• EXERCISE BRIEF
Which lines of the records below contain the string "Adhesive"? Report each of them.

======== RECORDS PROVIDED ========

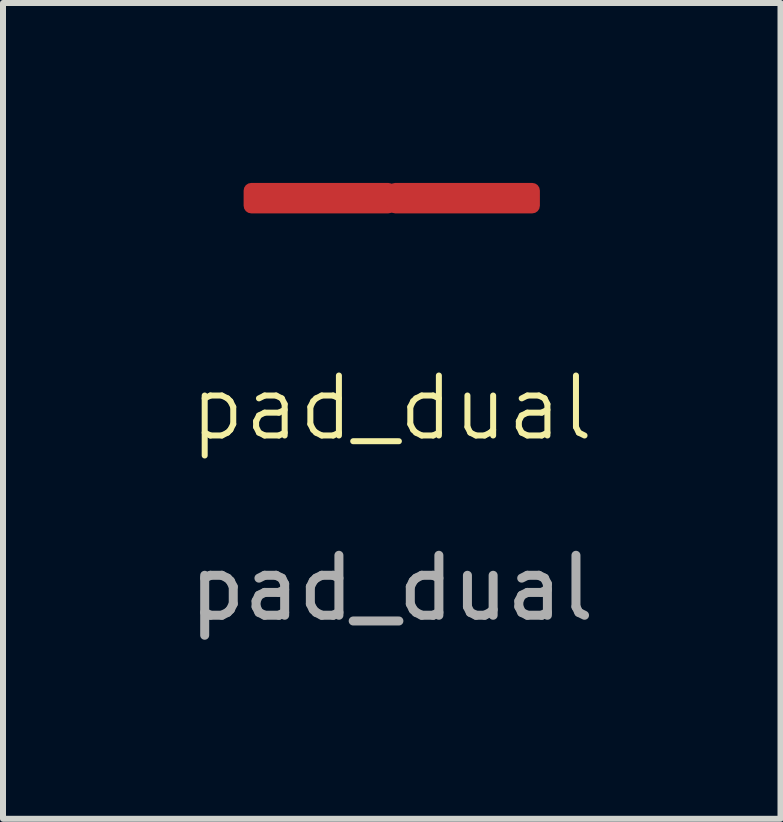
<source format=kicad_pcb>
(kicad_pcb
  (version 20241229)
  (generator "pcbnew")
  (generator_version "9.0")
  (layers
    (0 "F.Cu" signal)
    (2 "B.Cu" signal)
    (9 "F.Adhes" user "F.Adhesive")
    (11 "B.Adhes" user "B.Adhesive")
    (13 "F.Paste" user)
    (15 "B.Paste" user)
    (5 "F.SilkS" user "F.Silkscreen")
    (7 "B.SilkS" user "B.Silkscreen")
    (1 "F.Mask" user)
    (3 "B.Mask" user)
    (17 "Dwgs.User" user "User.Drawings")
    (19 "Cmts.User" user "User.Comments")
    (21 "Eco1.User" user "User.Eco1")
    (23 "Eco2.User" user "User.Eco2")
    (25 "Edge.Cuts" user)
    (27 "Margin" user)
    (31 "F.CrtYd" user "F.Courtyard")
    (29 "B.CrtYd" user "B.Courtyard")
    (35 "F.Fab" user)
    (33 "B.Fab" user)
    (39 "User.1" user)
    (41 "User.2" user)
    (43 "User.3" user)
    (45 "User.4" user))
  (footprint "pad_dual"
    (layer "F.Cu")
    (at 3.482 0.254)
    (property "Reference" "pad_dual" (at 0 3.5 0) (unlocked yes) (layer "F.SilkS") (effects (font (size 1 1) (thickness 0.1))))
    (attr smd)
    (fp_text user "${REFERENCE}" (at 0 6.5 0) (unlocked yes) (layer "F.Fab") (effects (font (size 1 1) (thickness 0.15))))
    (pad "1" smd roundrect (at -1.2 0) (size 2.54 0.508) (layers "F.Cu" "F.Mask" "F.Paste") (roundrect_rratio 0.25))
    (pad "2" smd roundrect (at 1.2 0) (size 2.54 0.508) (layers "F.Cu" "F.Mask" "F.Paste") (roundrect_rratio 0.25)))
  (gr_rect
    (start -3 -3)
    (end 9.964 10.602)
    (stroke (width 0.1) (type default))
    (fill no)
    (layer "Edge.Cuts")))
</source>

========

• THE COMPLETED TASK
    (9 "F.Adhes" user "F.Adhesive")
    (11 "B.Adhes" user "B.Adhesive")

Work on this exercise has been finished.